If you're ie. diagnosing a flaky test, this captured snapshot could be used to investigate the last failing run. If you're replicating this stored procedure call via ie. CAS Paxos, this snapshot could be a part of message payload to guarantee that the final state on each replica is consistent.
Workflows
When it comes to workflows, there are more considerations, however the basics are already there. What's special here is that long running processes usually can be cut into series of steps, split from each other by things like I/O operations or longer sleep
periods.
The idea here is that we could build a boundaries around these natural barriers in code ie. in order to support long running processes, we could adapt our sleep
function implementation to persist context snapshot recorded so far, scrap current WASM instance, then schedule a cron job to wake it up and restart in cases when sleep is about to take longer.
Each process restart means quickly replaying captured effects from the barrier functions - like immediate omission of sleep
call, so that we could move to next execution steps right away - until we reach the next non-captured execution step.
This also means that the difference between capture/replay modes blurs out, as our workflow execution is both capturing un-executed steps and replaying the ones already performed on each restart, until the program completes.
What else?
We didn't cover non-determinism caused by multithreaded function execution - we didn't need to as WASM instances are by definition single threaded.

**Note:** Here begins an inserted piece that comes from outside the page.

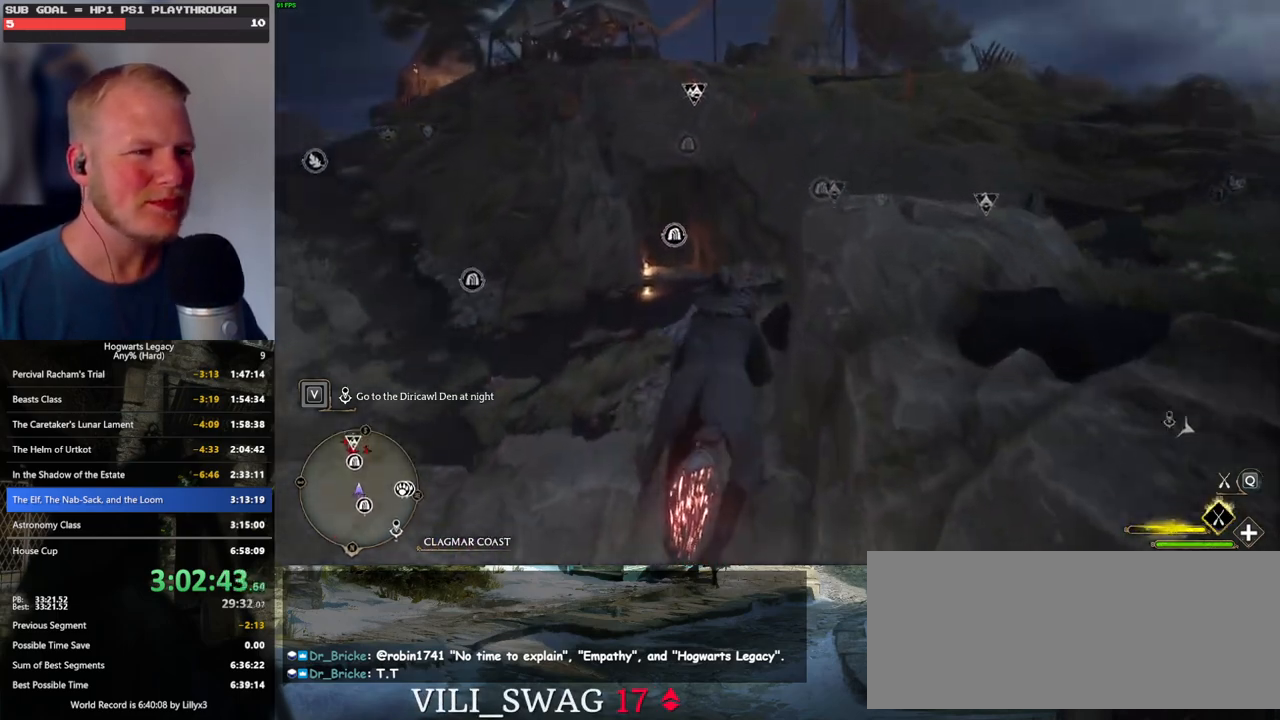
{"keys": ["space", "w"], "mouse": ["left"], "events": [[133, "space", "down"]]}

We could of course change that - if you didn't notice our send
/receive
methods are already hints to an actor programming model - but again, since this happen over the boundaries of extern functions that we have control over, we can substitute them as well.
Keep in mind that replaying means re-executing code blocks between external functions - if such code contains ie. CPU-intensive logic, it will be executed each time it's called. That could be a problem, however it's much less frequent in scenarios we discussed above and can also be solved by having a conditional logic over the captured functions.